Mi 2º comentario es que no creo que la proporcionalidad se determine exigiendo que el grado de aflicción de la pena iguale el causado por el reato, pues me parece que brotan a borbotones las objeciones. ¿Por qué no una formulación más tenue, a saber, que a mayor gravedad del reato (tanto del injusto formal y material como de la culpabilidad), mayor sea la pena? O algo así. Si se quiere, proporcionalmente mayor, pero dudo que el adverbio ayude, pues es el concepto de proporcionalidad el que estamos queriendo dilucidar sin circularidad.

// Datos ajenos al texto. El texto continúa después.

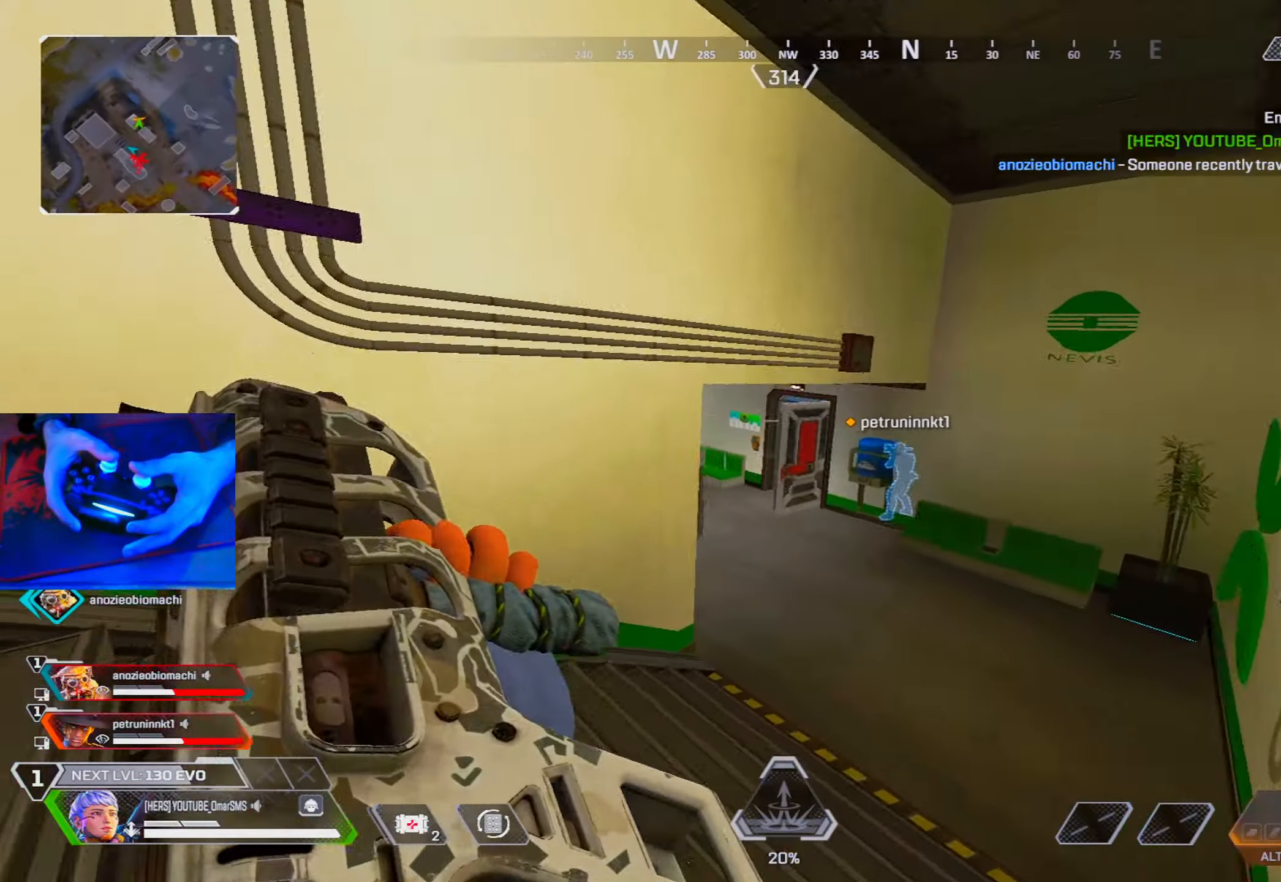
{"buttons": [], "left_stick": "up-right", "right_stick": "center", "events": []}
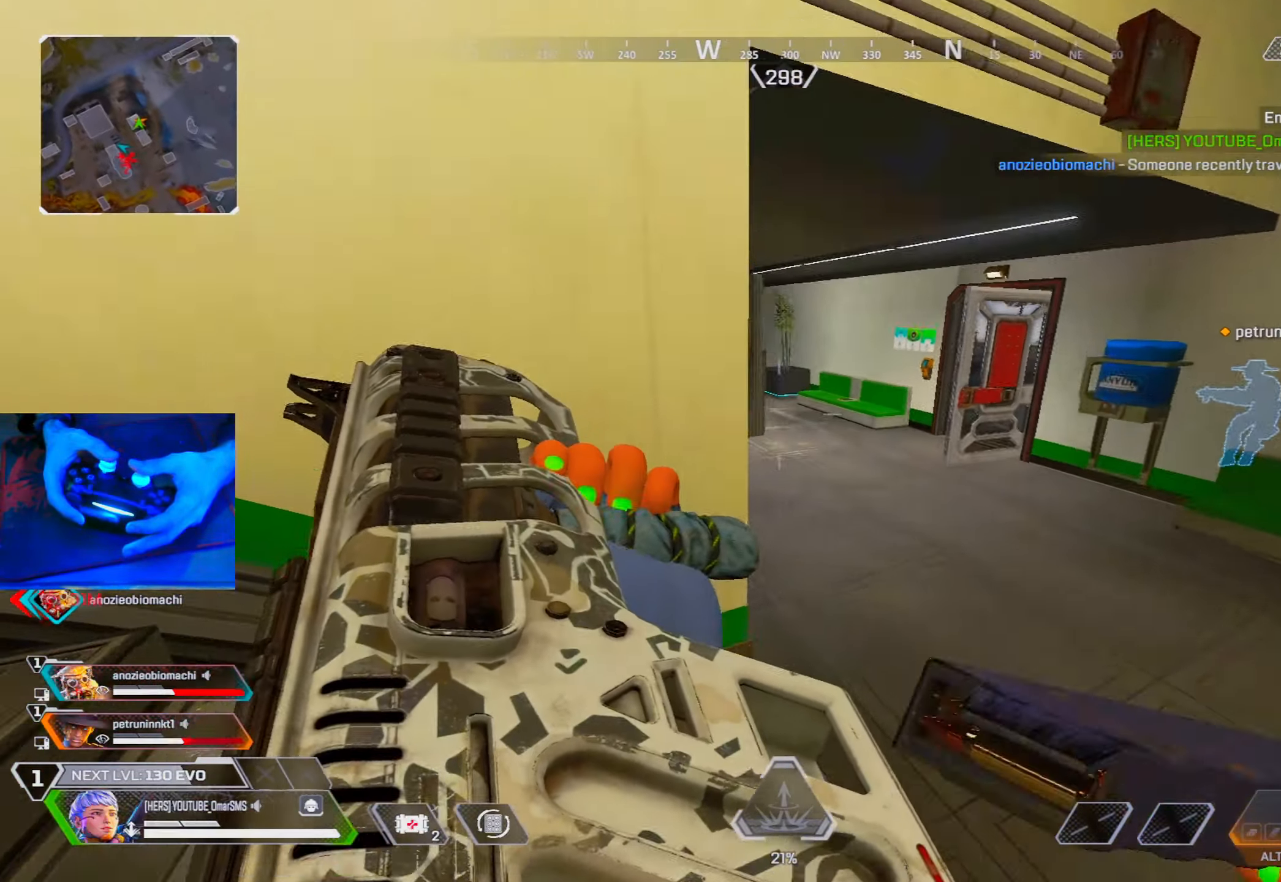
{"buttons": [], "left_stick": "left", "right_stick": "center", "events": [[183, "right_stick", "left"], [300, "left_stick", "center"], [300, "right_stick", "center"], [350, "left_stick", "left"]]}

Mi 3er comentario es que, en ese supuesto, los consecuencialistas (por muy retributivistas que seamos) diríamos, en principio, que, haciendo de tripas corazón hay que abstenerse de condenar al cabecilla; pero, antes de estar seguros de ello, hay qué pensar cuáles serán las consecuencias de no condenarlo (quizá peores que las de condenarlo) y, sobre todo, cuáles serán las consecuencias a largo plazo y en una zona geográfica más amplia. Y, si no queda otro remedio, habría que hacer acciones ilegales contra él, como condenarlo, no sólo por lo que ha hecho, sino por otras cosas que lo desprestigien y le quiten la aureola de mártir. (Sé que esto que digo va a escandalizar a todos.)
Maestro usted dice:
ResponderEliminar“En mis tratos con tantos amigos penalistas, estoy acostumbrado a verlos rasgarse las vestiduras ante este punitivismo actual que día tras día endurece las penas, incurre en incongruencias valorativas tremendas al castigar más severamente comportamientos que son menos graves que otros con pena menor o pone castigos muy duros para delitos que no los merecen”.

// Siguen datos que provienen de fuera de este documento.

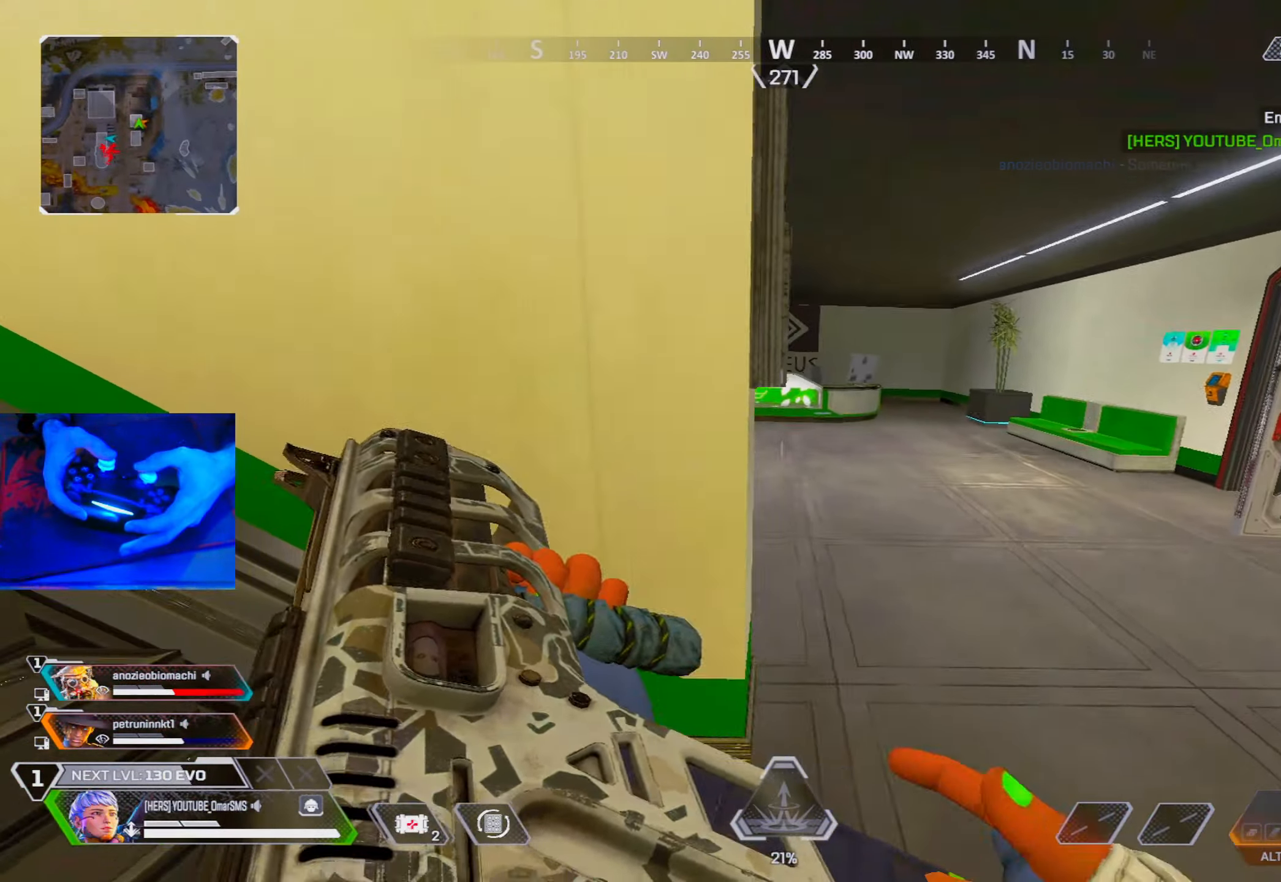
{"buttons": ["L3"], "left_stick": "right", "right_stick": "left", "events": [[17, "left_stick", "center"], [133, "left_stick", "right"], [400, "right_stick", "left"], [417, "L3", "down"]]}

Esto pasa porque no tienen en cuenta otros factores de estudio a la hora de analizar el Derecho Criminal. Pues, es importante estudiar el derecho criminal inter y multidisciplinarmente, que sería eso de la Criminología; pero se quedan corto, porque no conozco a ningun penalista que estudie el análisis económico del derecho (AED), en este caso en el enfoque penal, seria algo como el: «Análisis Económico del Derecho Penal», que si lo podemos atribuir a su creador que fue Beccaria en: «Los Delitos y las Penas», cuando comenzó hablar sobre el contrabando con sus efectos adversos y luego nuevamente lo vemos con Gary Becker (Escuela de Chicago). A los penalistas hoy en día no le interesa mirar a costo-beneficio (AED del Derecho Penal) la proporción de la pena con el delito cometido, como también a la hora de hablar de la política criminal, tampoco les importa (sobre la Razonabilidad de la Leyes Penales en palabras de Diez Ripollés, a la hora de crear leyes penales) todo eso hace parte de este análisis, que hoy en día ningún penalista lo ve, y que yo por ejemplo estoy estudiando. Los penalistas creen, que la sanción o la pena al delito cometido es suficiente sea este elevado o no, no les interesa, pero, para cobrar dinero ahí si. Entonces no se dan cuenta de las realidades sociales, desconociendo estos enfoques que son importantes para aportar un granito de arena a la humanidad.
Ahora, otro problema que se plantea es que para un penalista que no es retribucionista, le va a ser difícil hablar de una análisis costo-beneficio del delito cometido y de la pena. En nuestro caso no hay problema, porque como usted, yo me considero un retribucionista liberal, donde no le echamos toda al retribucionismo, sino también a la prevención; pero, querer llegar a la prevención no necesariamente es llegar a la retribución tal como usted ha dicho en este articulo, de hecho, hay retribuciones que no son preventivas, y prevenciones que no son retributivas. Por ello, hay que hacer, repito, un análisis valorativo-económico de la sanción y del delito, para poder sopesar la retribución justamente con la prevención. Y así realizar un catalogo de penas y delitos conforme al retribucionismo liberal, que no seria otra cosa que un análisis correcto económico del derecho criminal, y eso es lo que precisamente nos falta.